It’s also damn pretty to look at, that stripped down UI which melts into the background means I can concentrate on my SharePoint site or on my web site.
OneBox is like a command line for the web. I’ve actually found the OneBox to be a huge improvement as an IT Pro with our penchant for command lines because it brings everything together and I can type faster than I can point to things with a mouse! I want to go to a Favorite called “Dashboard” and I just type D-A-S-H-Shift+Enter in OneBox and it’s done. Visual search is a stellar feature which builds on the instant searching already built into OneBox and all those existing search providers work with OneBox too. A point to note on security here.
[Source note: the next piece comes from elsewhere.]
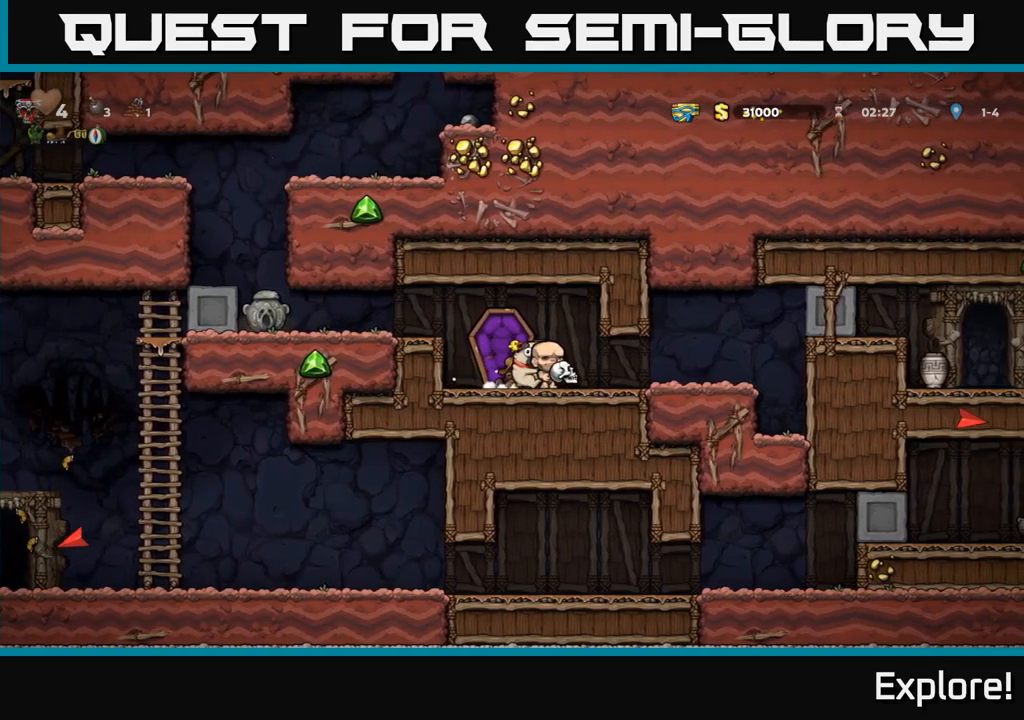
{"buttons": ["DPAD_LEFT"], "right_stick": "center", "events": [[17, "DPAD_DOWN", "up"], [33, "DPAD_LEFT", "down"], [217, "DPAD_LEFT", "up"], [317, "A", "down"], [383, "DPAD_LEFT", "down"], [450, "A", "up"]]}
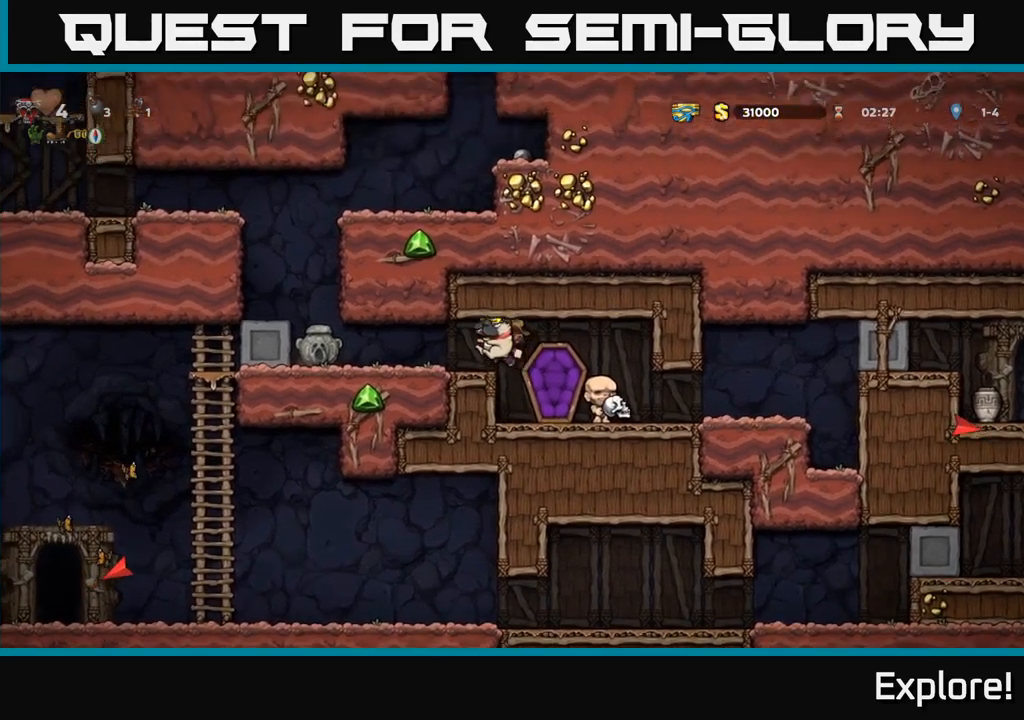
{"buttons": ["DPAD_LEFT"], "right_stick": "center", "events": []}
A point to note on security here, any kind of instant searching of the web includes a two way dialogue with the search provider. Be that in the web page itself or in a search box in a brower. We’ve taken a stand for user rights with IE9 and we make it so that that functionality has to be initially enabled and you can disable it at any time. Not all browsers do this, it’s important.
The back and forward buttons, the mainstay of navigation in a browser hold some magic sauce too. When you pin a tab – oh yeah you can drag tabs to your task bar to pin them! – it turns the website into an application and the back and forward buttons follow the websites colour scheme. It’s a small thing but it makes an amazing difference changing from the browser centric approach of other browsers to this web-centric one.
The web just works
It’s kind of obvious for a web browser but the key thing is that it’s about the web. Immediately in IE9 you see that the browser melts into the background but it does that in more than just a visual way. IE9 is very standards compliant and interoperable really taking advantage of HTML5 standards and making them fly, our most standards compliant browser yet.
Ok lets stop.
Usually when we (Microsoft) say that people think we mean we took a spec and built on it to make it better, not in this case, we took the HTML5 spec (an area we’re leading the W3C with) and made it the best it could be by extending into the power of the PC using the he 90% of the PC that most browsers don’t. You’ll have seen the fish.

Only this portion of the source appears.